:: To be done ::
(1) According to the article on New York's separation-divorce reform, on what date did Chapter 673 take effect?
(2) Duplicate the passage of the article on New York's separation-divorce reform starting with "New York's Chapter" and going on through "under prior law.".
(3) List every row label in the "Detail" column of the Key Facts table in the article on New York's separation-divorce reform.

:: Source document ::
(begin)

New York's Chapter 673 of the Laws of 2025 took effect March 1, 2026, cutting the separation-based divorce waiting period in half — from living apart one year to just six months under N.Y. Dom. Rel. Law § 170. For New York couples separating amicably, this means a court-ready uncontested divorce roughly six months sooner than under prior law.
Key Facts
| Detail | Summary |
|---|---|
| What happened | Chapter 673 reduced the separation-divorce waiting period from 12 months to 6 months and added a new no-fault legal separation ground |
| When | Signed into Laws of 2025; effective March 1, 2026 |
| Where | New York State (all 62 counties) |
| Who's affected | Couples using separation-based grounds under DRL §170(5)-(6) in actions commenced on or after March 1, 2026 |
| Key statutes | DRL § 170(5)-(6); new DRL § 200(6) |
| Impact | Faster path to divorce; new legal-separation option preserves spousal health insurance |
Why this matters legally
Chapter 673 shortens the mandatory separation period before a New York court will grant a separation-based divorce, according to the New York State Unified Court System. Under prior law, spouses relying on a written separation agreement (DRL §170(6)) or a judicial separation decree (DRL §170(5)) had to live apart for one full year before either could sue for divorce. Effective March 1, 2026, that clock runs only six months. The reform matters because it removes six months of legal limbo for couples who have already resolved their differences on paper but were forced to wait a year to formally dissolve the marriage. The change applies only to matrimonial actions commenced on or after the effective date — cases filed before March 1, 2026 remain governed by the one-year rule.

(end)

:: Available data ::
(begin)

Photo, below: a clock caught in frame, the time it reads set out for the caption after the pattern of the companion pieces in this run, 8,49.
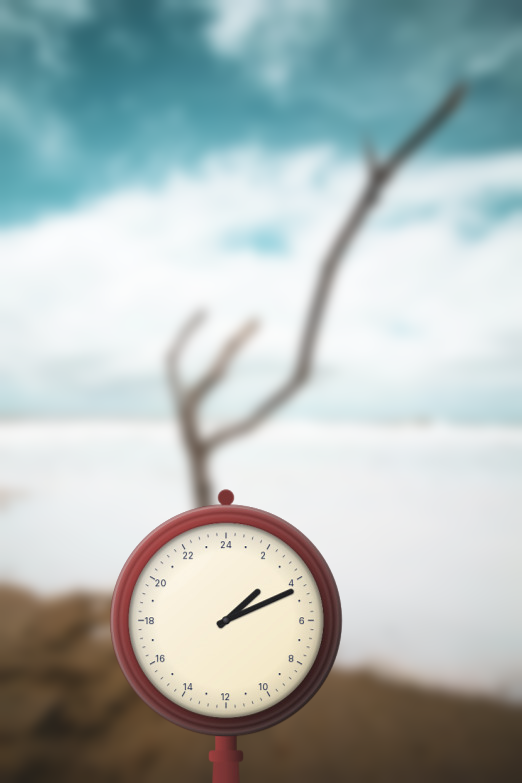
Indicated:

(end)

:: Expected responses ::
(1) March 1, 2026

(2)
New York's Chapter 673 of the Laws of 2025 took effect March 1, 2026, cutting the separation-based divorce waiting period in half — from living apart one year to just six months under N.Y. Dom. Rel. Law § 170. For New York couples separating amicably, this means a court-ready uncontested divorce roughly six months sooner than under prior law.

(3)
What happened
When
Where
Who's affected
Key statutes
Impact